*** EXERCISE TEXT Section Begins ***
Again, who is feeding her these quotes that she keeps repeating over and over again? Who is feeding her questioning statements that are unlike her typical train of thought? Time changes things, I understand that but, this is more than just the damage time does, this is anger, rage, frustration, and lashing out on people (more than just myself but, I won’t get into that) on anyone that doesn’t 1) agree with her or 2) doesn’t walk the way that she thinks that they should walk.

I want more for myself than to serve patrons at a pub, or restaurant, I always have, and I always will. Mr. C. didn’t change that about me, and neither will anyone else but, knowing that I’ve accomplished more is offensive to her apparently because I have a management position coming in to a company while all of her grand kids have had to work their way up inside of a company and it’s taken them years. Yes, I have a vital position, yes, it’s a management position, yes, I’m being considered in the same company already for other positions because they know that I’m over qualified for the position that I have now, and know that I would be better served elsewhere even though I’m getting things in order where I am now in the nows but, instead of being happy for me I’m being put down because to her it came to easy for me but, reality says that it didn’t. I have worked really hard to get where I am at in my career, I have worked 60-70 hours a week and done my time working my way up the corporate ladder, and I’ve earned what it is that I have now. While my cousins have focused on college, boyfriends, girlfriends, and weddings in their younger years directly following high school because they didn’t know what they wanted to do, I focused on my career, which is why I am where I am at in this stage of my career with the position that I have now. That doesn’t mean I am trying to bad mouth them, it’s just what they did. I didn’t bother with college, for many reasons but, instead what I did was I went right out into the job market, and gained experience that became valuable once the recession hit in this country just like I knew it would. I have many years of experience on my cousins but, at the same time I’m also older than the rest of the girls and that’s never taken in to consideration either.
*** EXERCISE TEXT Section Ends ***
*** EXTRACTED ENTRIES Section Begins ***
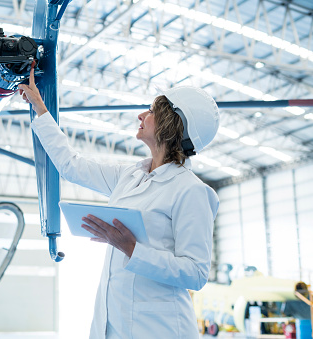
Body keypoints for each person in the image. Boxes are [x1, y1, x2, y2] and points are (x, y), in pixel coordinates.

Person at [19, 68, 220, 339]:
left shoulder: (191, 191)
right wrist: (40, 108)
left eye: (151, 111)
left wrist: (131, 248)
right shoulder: (130, 176)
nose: (141, 115)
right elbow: (71, 165)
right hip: (112, 323)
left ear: (171, 123)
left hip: (160, 330)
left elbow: (196, 273)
*** EXTRACTED ENTRIES Section Ends ***
**PROBLEMS TO WORK ON**
a: List the things the text says the cousins focused on in the years right after high school.
b: Reproduce the text word for word from "Again, who is" to "they should walk.".

**TASK-BY-TASK ANSWERS**
a: college, boyfriends, girlfriends, weddings

b:
Again, who is feeding her these quotes that she keeps repeating over and over again? Who is feeding her questioning statements that are unlike her typical train of thought? Time changes things, I understand that but, this is more than just the damage time does, this is anger, rage, frustration, and lashing out on people (more than just myself but, I won’t get into that) on anyone that doesn’t 1) agree with her or 2) doesn’t walk the way that she thinks that they should walk.